As a student of (social) history I spend a  lot of time in 'the way things used to be'. I love those Then and Now books featuring photos of locales from earlier times, matched with contemporary views. Lincoln Then and Now, about my husband's home town, is a favourite in our household. This site features a sample.

 I regularly wander into the historic public domain post cards of Trenton Ontario residing in the Quinte West Public Library digital collection. Returning outdoors after a research visit closes the gap in the years - the old days, the Al Purdy days, today telescope together.

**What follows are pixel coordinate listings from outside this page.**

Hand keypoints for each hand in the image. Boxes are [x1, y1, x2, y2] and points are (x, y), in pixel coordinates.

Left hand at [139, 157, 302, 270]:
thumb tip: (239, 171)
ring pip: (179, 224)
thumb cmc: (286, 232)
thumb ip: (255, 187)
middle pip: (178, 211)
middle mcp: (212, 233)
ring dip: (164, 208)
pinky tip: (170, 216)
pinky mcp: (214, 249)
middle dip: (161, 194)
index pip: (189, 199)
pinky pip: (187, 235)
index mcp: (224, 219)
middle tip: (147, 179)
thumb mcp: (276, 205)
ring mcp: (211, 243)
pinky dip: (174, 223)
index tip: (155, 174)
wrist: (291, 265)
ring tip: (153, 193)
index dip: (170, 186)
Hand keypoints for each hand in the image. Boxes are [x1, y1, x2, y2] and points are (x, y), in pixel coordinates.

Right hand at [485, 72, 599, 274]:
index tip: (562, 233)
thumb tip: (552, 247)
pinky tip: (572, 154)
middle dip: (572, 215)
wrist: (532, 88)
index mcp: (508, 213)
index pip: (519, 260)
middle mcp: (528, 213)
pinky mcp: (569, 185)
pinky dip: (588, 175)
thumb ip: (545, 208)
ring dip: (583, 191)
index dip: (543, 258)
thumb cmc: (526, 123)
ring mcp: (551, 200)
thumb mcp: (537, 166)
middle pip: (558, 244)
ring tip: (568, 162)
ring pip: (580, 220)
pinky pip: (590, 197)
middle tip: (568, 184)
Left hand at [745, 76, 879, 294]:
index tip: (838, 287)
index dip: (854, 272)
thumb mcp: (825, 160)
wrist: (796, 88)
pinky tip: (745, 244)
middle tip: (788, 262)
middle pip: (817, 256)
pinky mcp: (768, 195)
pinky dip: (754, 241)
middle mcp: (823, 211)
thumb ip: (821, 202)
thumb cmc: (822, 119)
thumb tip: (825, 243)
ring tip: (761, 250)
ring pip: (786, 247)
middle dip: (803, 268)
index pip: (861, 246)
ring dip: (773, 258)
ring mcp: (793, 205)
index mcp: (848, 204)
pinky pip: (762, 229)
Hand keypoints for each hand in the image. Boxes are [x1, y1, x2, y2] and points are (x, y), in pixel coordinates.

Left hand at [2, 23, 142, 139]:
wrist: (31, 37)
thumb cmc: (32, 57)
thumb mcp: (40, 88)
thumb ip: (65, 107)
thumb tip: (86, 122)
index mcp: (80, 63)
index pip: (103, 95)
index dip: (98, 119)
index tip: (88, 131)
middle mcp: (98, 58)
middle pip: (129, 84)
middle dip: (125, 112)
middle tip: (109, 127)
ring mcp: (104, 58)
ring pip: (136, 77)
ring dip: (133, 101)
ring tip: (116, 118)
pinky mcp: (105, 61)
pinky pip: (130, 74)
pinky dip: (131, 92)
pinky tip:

Shown above is an interesting downtown intersection, two streets opening on an angle from Dundas, the main street. The historic photo is labelled Ridgeway and Murphy Streets. On today's map the streets show as King and Murphy. On the extreme right in the photo is a tiny part of the two storey oriel window dignifying the corner of the Gilbert House hotel.

The image shot yesterday shows the same peculiar intersection. The shiny government building at the extreme right of the photo replaces the old hotel.

In the poem 'Lament', from Sundance at Dusk (1976) Al tells the story of the once-powerful men like his grandfather Ridley Purdy who worked the ancient log-drives, reduced to sitting in the hotel lobby demonstrating their prowess at the spittoons of the Gilbert House. In the old days where there was still somewhere for old men to be mighty at something.

"The Gilbert House has leather chairs in the lobby
and maybe half a dozen very old men
dozed there taking pot shots at the rubber tree
which died slowly and dust settled on them slowly
until Spang went the spittoon singing you're dead."